The discussion then turned to the issue of the principles for SALT THREE. This discussion focused on whether we wanted to broaden the list of principles beyond those which had been presented to Gromyko in May. David Aaron argued that we might want to try and deal with such issues as bomber pre-launch survivability in SALT THREE, e.g., by a ban on testing SLBMs on depressed trajectories. The issue of SSBN standoff to enhance bomber survivability was also discussed. The issue was also raised of whether the principles should be very general, e.g., simply refer to reduction in SALT THREE, or be quite specific, e.g., refer to reductions to a specific level or not to exceed a specific level. The Working Group was tasked with doing further analysis on these issues in anticipation of further discussion at a later SCC meeting.

It was decided not to make any proposal to the Soviets on the cruise missile definition issue (i.e., armed versus nuclear-armed) or the issue of the definition of cruise missile range pending further progress on the overall cruise missile issue.

On the issue of deliberate concealment, i.e., telemetry encryption, it was decided to push for a ban on all forms of telemetry denial, i.e., encryption, encapsulation, etc. However, Admiral Turner reserved judgment on whether we should put this proposal to the Soviets at this time.

On the issue of the 120 ambiguous SS–19-type launchers at Derazhnya and Pervomaysk, it was decided to continue to hold back on making any concessions on these launchers.

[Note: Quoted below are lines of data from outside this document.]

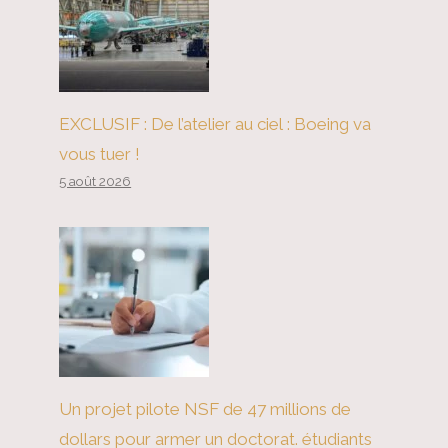
EXCLUSIF : De l’atelier au ciel : Boeing va
vous tuer !
5 août 2026
Le casse-tête de l'immigration
Un projet pilote NSF de 47 millions de
dans les pays riches
dollars pour armer un doctorat. étudiants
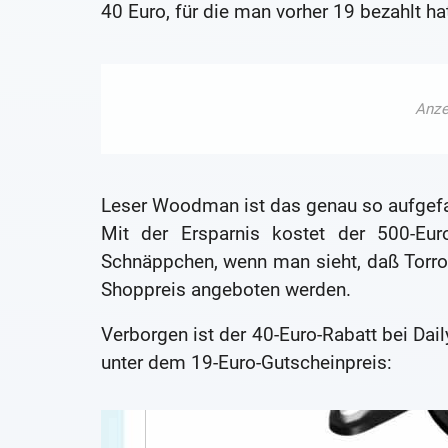
40 Euro, für die man vorher 19 bezahlt ha
Leser Woodman ist das genau so aufgefa
Mit der Ersparnis kostet der 500-Eur
Schnäppchen, wenn man sieht, daß Torro-
Shoppreis angeboten werden.
Verborgen ist der 40-Euro-Rabatt bei Dail
unter dem 19-Euro-Gutscheinpreis:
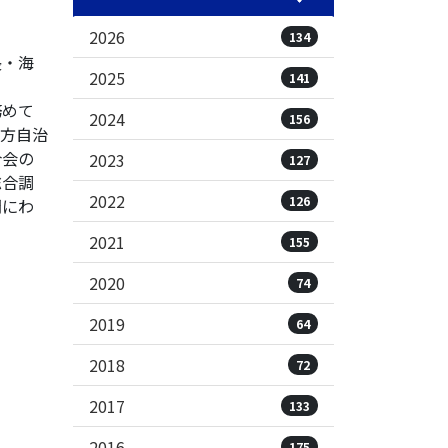
2026
134
長・海
2025
141
務めて
2024
156
方自治
合会の
2023
127
総合調
2022
126
間にわ
2021
155
2020
74
2019
64
2018
72
2017
133
2016
175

Secretary Brown then raised the issue of the concealment practices (camouflage netting) at Tyuratam and how this was going to be raised with the Soviets. Dr. Brzezinski noted that in spite of the disagreement on whether this concealment was a SALT ONE issue, there appeared to be agreement on what to do, i.e., to raise the issue in both the SALT ONE and SALT TWO contexts.

  1. Source: Department of State, RG 59, Files of Secretary of State Vance, 1977–1980, Lot File 84D241, Vance NODIS Memcons, 1977. Top Secret; Sensitive. The meeting took place in the White House Situation Room. Brzezinski sent this Summary of Conclusions to Vance under cover of a memorandum dated July 11. (Ibid.)